With that kind of change, and it’s growing, we need something strong to respond to this

And the strongest response is an organizational culture that supports high performance, personal accountability and the creative initiative needed to manage change. That organizational culture is the same as an organizational culture that supports self-esteem.

The same conditions for self-esteem are the same conditions for:
Innovation And Creativity
High Performance Behaviors
Change Readiness
Bringing Out The Best In People
Operating Better Under Pressure

Highly effective leadership cannot happen without high self-esteem. And, by the way, if you’re thinking that your self-esteem is already pretty high, I guarantee you, it can be higher. Just as there is no limit to the amount of joy one has there is no limit to the amount of self-esteem that an individual can have. Hopefully, they are both life long pursuits.

By self-esteem I mean the experience of being competent to cope with the basic challenges of life and of being worthy of happiness. This means trust in your ability to think, learn, make appropriate decisions, and respond effectively to new conditions. Behavior is a reflection of self-esteem and a mind that does not trust itself cannot produce decisive action.

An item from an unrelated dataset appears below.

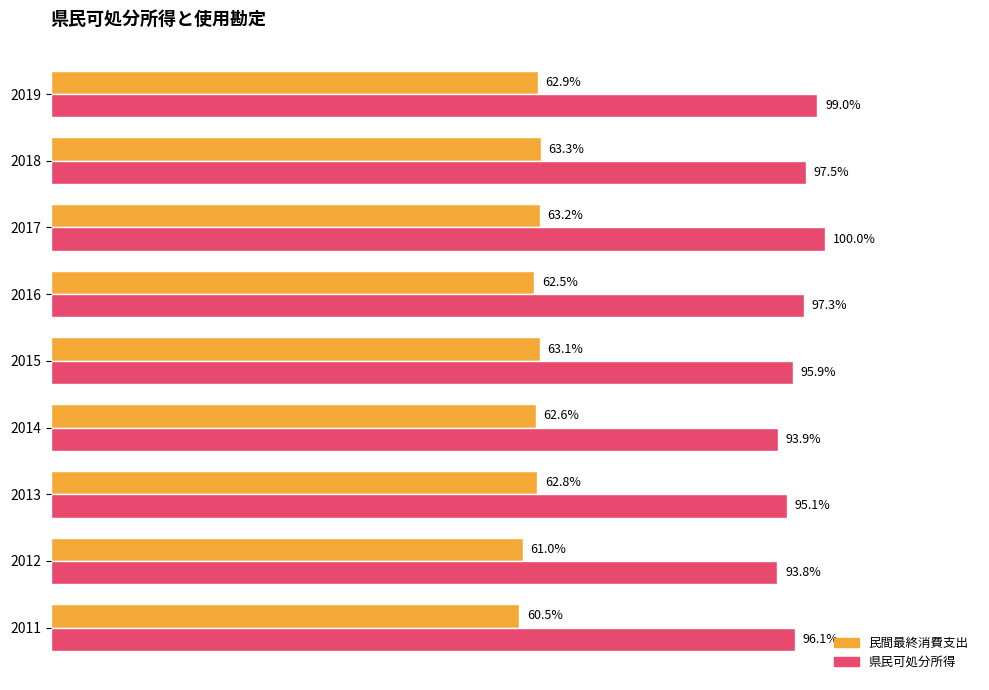

Reading right to left, what are all the values shown in this chart?

民間最終消費支出: 2193667	2207311	2203589	2178817	2202290	2185025	2191382	2126687	2110231
県民可処分所得: 3452675	3400086	3487705	3393005	3344177	3276524	3316160	3273011	3351390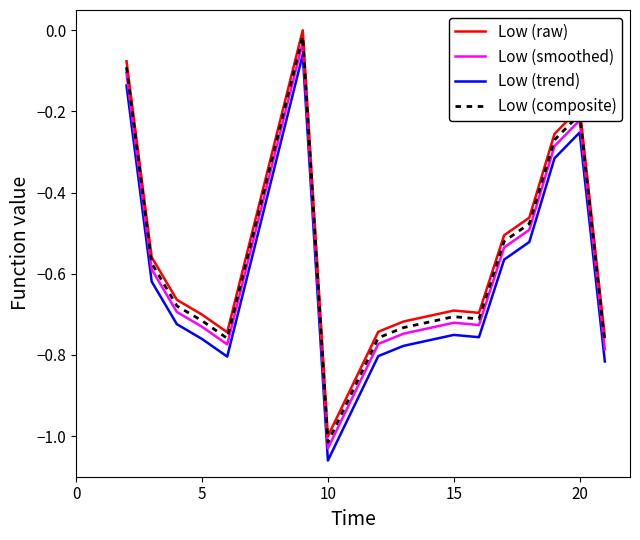

True or false: Low (raw) and Low (smoothed) cross at least once.

False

So what are some of the conditions at the workplace that support self-esteem?
-Opportunities for continual learning and upgrading of skills
-Exploration of what made superior work possible, which will increase the chance it will happen again
-Exploration of what made mistakes happen, without blame, which will decrease the chance they will happen again
-Avoiding micromanaging, the enemy of autonomy and creativity
-Keeping managers focused on what needs to be done instead of on personalities
-Encouraging frankness, candor and nondefensiveness
-Clear and firm performance standards
-Support of perseverance
-Promotions based on merit rather then seniority
-A safe environment for disagreement
-The clear message that interest is in solutions, not in blaming or excuses
-Providing enough resources, information and authority to people so that they can do their jobs
-Measuring results against clearly defined objectives
-Acknowledging mistakes and letting the appropriate people take responsibility for them

There are more, and I’m sure you can think of some as well. But in this time of rapid and continual change, it is essential to realize that paying attention to self-esteem is essential to having a competitive edge.